**WHAT THE TASK ASKS**
Nothing but the records, transcribed exactly, should appear in the answer; leave the pictures out.
+++ DATA +++
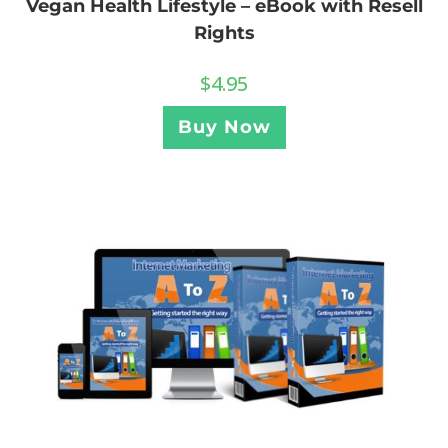
Vegan Health Lifestyle – eBook with Resell
Rights
$
4.95
Buy Now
+++
**WRITTEN REPLY**
Vegan Health Lifestyle – eBook with Resell
Rights
$
4.95
Buy Now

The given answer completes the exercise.